___ Data yang Diberikan
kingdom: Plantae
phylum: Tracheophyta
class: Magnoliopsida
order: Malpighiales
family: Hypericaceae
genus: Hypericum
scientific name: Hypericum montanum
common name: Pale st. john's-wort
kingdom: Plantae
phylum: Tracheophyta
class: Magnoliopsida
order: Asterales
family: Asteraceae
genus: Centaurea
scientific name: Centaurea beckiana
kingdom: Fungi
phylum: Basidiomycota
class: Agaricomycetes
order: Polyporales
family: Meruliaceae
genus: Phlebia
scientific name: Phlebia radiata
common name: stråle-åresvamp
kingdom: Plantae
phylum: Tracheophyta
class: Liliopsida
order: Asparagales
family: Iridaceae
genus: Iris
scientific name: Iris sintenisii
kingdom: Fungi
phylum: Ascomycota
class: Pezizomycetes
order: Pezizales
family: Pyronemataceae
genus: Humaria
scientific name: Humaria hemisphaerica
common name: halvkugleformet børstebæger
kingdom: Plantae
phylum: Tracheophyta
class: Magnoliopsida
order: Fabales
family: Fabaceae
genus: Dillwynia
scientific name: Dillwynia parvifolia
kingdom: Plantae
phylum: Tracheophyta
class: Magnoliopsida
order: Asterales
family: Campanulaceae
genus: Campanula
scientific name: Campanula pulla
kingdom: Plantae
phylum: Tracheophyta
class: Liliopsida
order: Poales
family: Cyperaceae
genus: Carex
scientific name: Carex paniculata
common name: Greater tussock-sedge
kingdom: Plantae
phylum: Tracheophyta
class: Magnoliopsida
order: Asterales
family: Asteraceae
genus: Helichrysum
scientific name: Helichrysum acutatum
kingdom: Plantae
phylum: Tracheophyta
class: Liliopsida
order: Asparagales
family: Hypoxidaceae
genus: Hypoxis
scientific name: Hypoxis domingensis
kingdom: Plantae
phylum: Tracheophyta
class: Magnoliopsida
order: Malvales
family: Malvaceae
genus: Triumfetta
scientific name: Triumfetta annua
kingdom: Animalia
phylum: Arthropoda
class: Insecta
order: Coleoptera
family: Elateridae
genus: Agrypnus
______
Laporkan salinan setiap baris materi di atas yang memuat kata "family". Huruf besar dan kecil dibedakan.

Penyelesaian Latihan »
family: Hypericaceae
family: Asteraceae
family: Meruliaceae
family: Iridaceae
family: Pyronemataceae
family: Fabaceae
family: Campanulaceae
family: Cyperaceae
family: Asteraceae
family: Hypoxidaceae
family: Malvaceae
family: Elateridae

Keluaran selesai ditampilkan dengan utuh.